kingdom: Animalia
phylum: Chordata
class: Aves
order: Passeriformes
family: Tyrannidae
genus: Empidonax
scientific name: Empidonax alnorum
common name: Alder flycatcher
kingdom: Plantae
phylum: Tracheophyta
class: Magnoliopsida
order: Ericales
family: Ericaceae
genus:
******************************
● TASK STATEMENT: Copy the lines above verbatim, keeping their order and wording unchanged.

● SOLUTION TO THIS EXERCISE:
kingdom: Animalia
phylum: Chordata
class: Aves
order: Passeriformes
family: Tyrannidae
genus: Empidonax
scientific name: Empidonax alnorum
common name: Alder flycatcher
kingdom: Plantae
phylum: Tracheophyta
class: Magnoliopsida
order: Ericales
family: Ericaceae
genus:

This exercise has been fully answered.